Starting from the end, from the desired result let’s look at the type of information that can be processed by a computer. Typically this is information stored in databases, in records and in fields with labels. An algorithm that is part of each information processing software product requires input to provide desired output. In the end the input must be something that engineers call name-value pairs. Each value that is used for the task must be accompanied by a name that identifies the meaning of the value. Without the meaning the value cannot be interpreted by the computer. As an example the sequence of numbers 01.04.12 can have a lot of meanings:
- A date: first of April if you live in Europe
- A date: fourth of January if you live in US
- A telephone number (or a part of a telephone number)
- An account number etc.
Only by assigning a label to this number a software program can use it to make a meaningful decision (e.g. using it as a meeting date to pop up a window and remind you).
So in general labeled or tagged data is the type of information we call structured. This information does not have to be numeric as above nor does it have to reside in database. There are numerous possibilities to represent the meaning of information. Even a free text document like this might be stored together with XML tags that can be used to identify the entities.
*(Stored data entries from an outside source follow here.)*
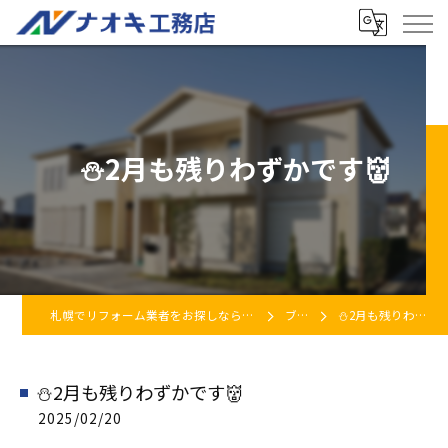
⛄2月も残りわずかです👹
札幌でリフォーム業者をお探しなら株式会社ナオキ工務店
ブログ
⛄2月も残りわずかです👹
⛄2月も残りわずかです👹
2025/02/20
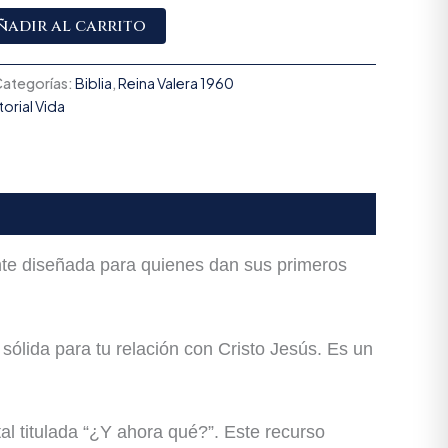
Alternative:
ñadir al carrito
ategorías:
Biblia
,
Reina Valera 1960
torial Vida
nte diseñada para quienes dan sus primeros
sólida para tu relación con Cristo Jesús. Es un
tal titulada “¿Y ahora qué?”. Este recurso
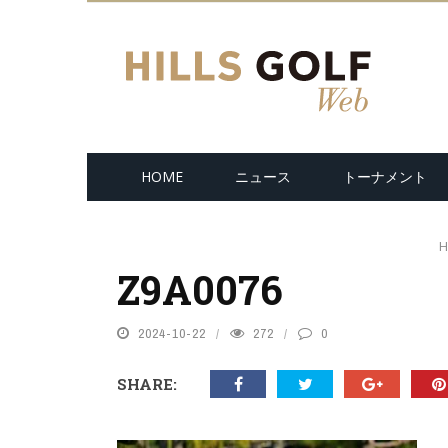
HOME
ニュース
トーナメント
H
Z9A0076
2024-10-22
272
0
SHARE:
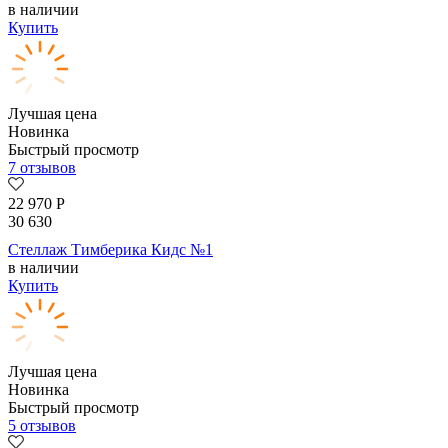
в наличии
Купить
Лучшая цена
Новинка
Быстрый просмотр
7 отзывов
22 970
Р
30 630
Стеллаж Тимберика Кидс №1
в наличии
Купить
Лучшая цена
Новинка
Быстрый просмотр
5 отзывов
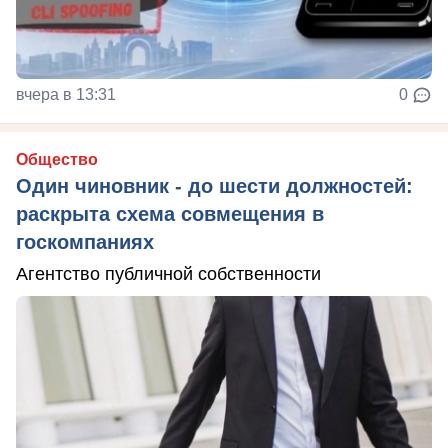
вчера в 13:31
0
Общество
Один чиновник - до шести должностей:
раскрыта схема совмещения в
госкомпаниях
Агентство публичной собственности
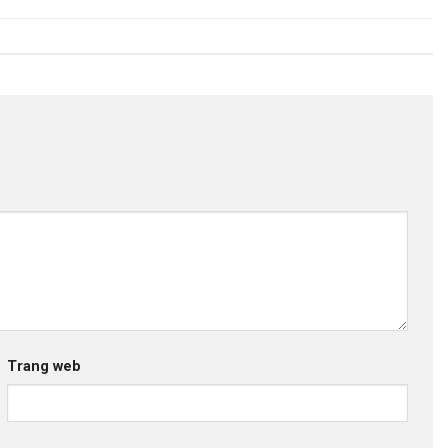
Trang web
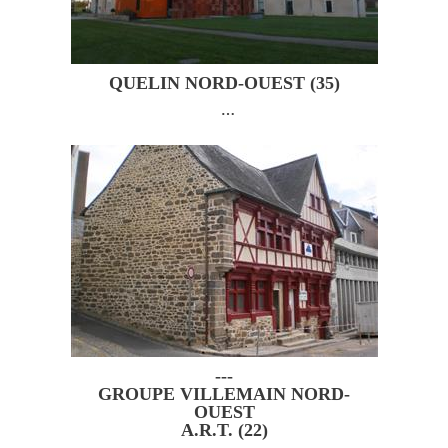
Le GROUPE VILLEMAIN, Rénove votre
Passé, Construit votre Futur
QUELIN NORD-OUEST (35)
…
---
GROUPE VILLEMAIN NORD-
OUEST
A.R.T. (22)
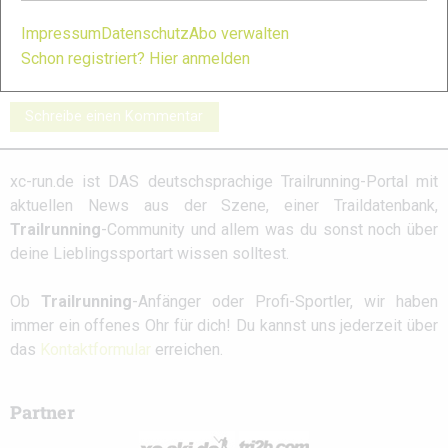
Salomon S/Lab
INOV8 X-Talon G
Salming Elements
Impressum
Datenschutz
Abo verwalten
Ultra 3: Galerie
235: Galerie
2: Galerie
Schon registriert? Hier anmelden
Schreibe einen Kommentar
xc-run.de ist DAS deutschsprachige Trailrunning-Portal mit
aktuellen News aus der Szene, einer Traildatenbank,
Trailrunning
-Community und allem was du sonst noch über
deine Lieblingssportart wissen solltest.
Ob
Trailrunning
-Anfänger oder Profi-Sportler, wir haben
immer ein offenes Ohr für dich! Du kannst uns jederzeit über
das
Kontaktformular
erreichen.
Partner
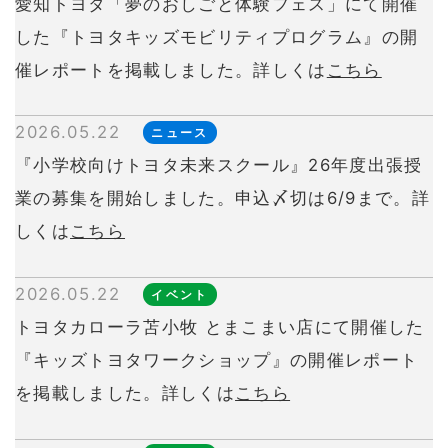
愛知トヨタ「夢のおしごと体験フェス」にて開催
した『トヨタキッズモビリティプログラム』の開
催レポートを掲載しました。詳しくは
こちら
2026.05.22
ニュース
『小学校向けトヨタ未来スクール』26年度出張授
業の募集を開始しました。申込〆切は6/9まで。詳
しくは
こちら
2026.05.22
イベント
トヨタカローラ苫小牧 とまこまい店にて開催した
『キッズトヨタワークショップ』の開催レポート
を掲載しました。詳しくは
こちら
The words “April” and “January” in above list could be tagged to be months. And hence be interpreted and used by an algorithm.
Now here comes the problem. Typically most of the information we receive and most of the communication we lead are not tagged and hence not structured. The human cognitive capabilities allow us to understand it anyway. A computer program cannot say if “April” is a month or a name of a girl. We humans can as we understand the context of this word. And therefore it is easy to understand it is a month. And since the number above would also be in a context we would also understand the meaning of it. This is something computer programs just start to accomplish and this is called content analysis or fact extraction. And it is so much more difficult than you would expect because the human brain is so good at this task.
The majority of the information in the world is unstructured. Most of it is still on analog media like paper. But even if it is digitized and available – as we say – electronically, machines do not automatically understand it. Processing it is only possible because humans can automatically assign a context and a meaning to each element and therefore understand it. And after understanding we can draw conclusions, make decisions, and synthesize new information. To make it usable it needs to be transformed to structured information with recognition systems or simply by data typists.
Structured information is information a computer can process. Unstructured is what we see in the world. Recognition and Document Understanding bridge the gap between these sides to allow automated document processing and analysis.